The response has to reproduce all entries exactly while excluding their pictures.

--

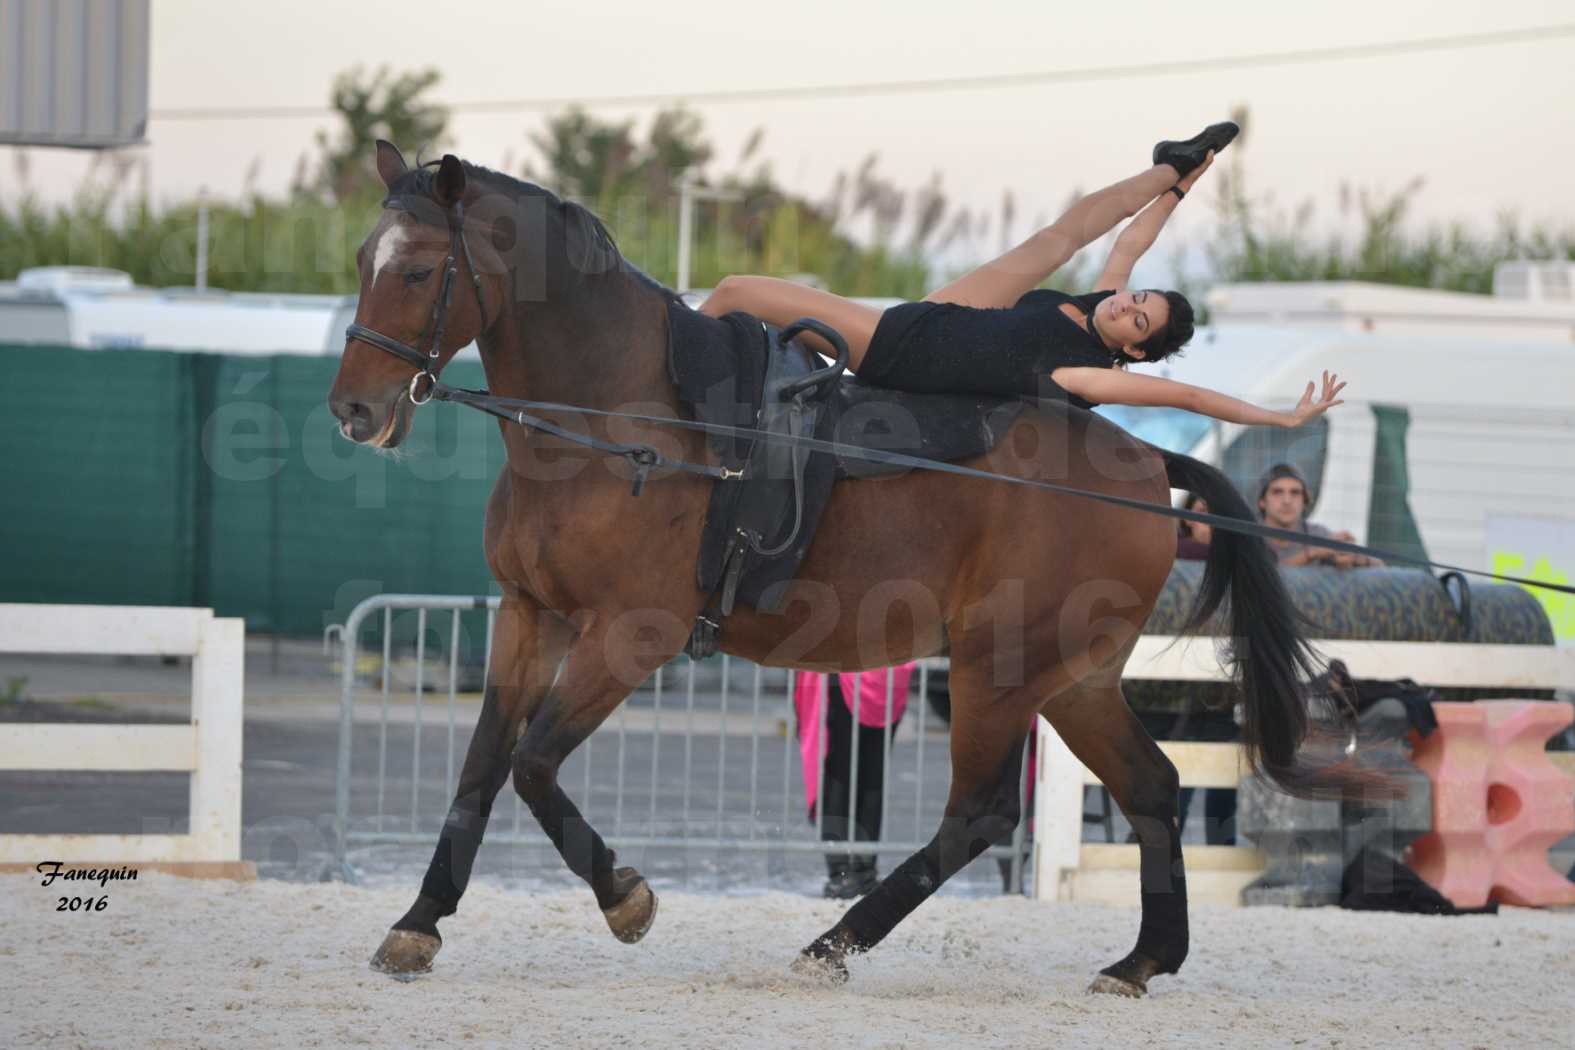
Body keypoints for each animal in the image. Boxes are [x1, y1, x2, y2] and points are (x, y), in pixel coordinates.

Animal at [326, 144, 1348, 1001]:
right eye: (363, 260)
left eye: (418, 270)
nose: (353, 412)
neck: (618, 417)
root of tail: (1143, 462)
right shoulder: (528, 615)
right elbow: (481, 768)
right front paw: (418, 925)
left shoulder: (629, 635)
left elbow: (534, 766)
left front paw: (626, 898)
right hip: (1073, 677)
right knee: (1151, 788)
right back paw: (1140, 960)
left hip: (999, 667)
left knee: (980, 814)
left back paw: (833, 945)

--

Problem solution:
Body keypoints for each animal in the image. Boxes are [x1, y1, x2, y2] and points are (x, y), in pixel coordinates.

Animal at [326, 144, 1348, 1001]:
right eye: (363, 260)
left eye: (418, 270)
nose: (353, 412)
neck: (618, 417)
root of tail: (1143, 462)
right shoulder: (528, 615)
right elbow: (481, 768)
right front paw: (418, 925)
left shoulder: (629, 635)
left elbow: (534, 766)
left front paw: (626, 898)
right hip: (1073, 677)
right knee: (1151, 788)
right back paw: (1140, 960)
left hip: (999, 667)
left knee: (980, 814)
left back paw: (833, 945)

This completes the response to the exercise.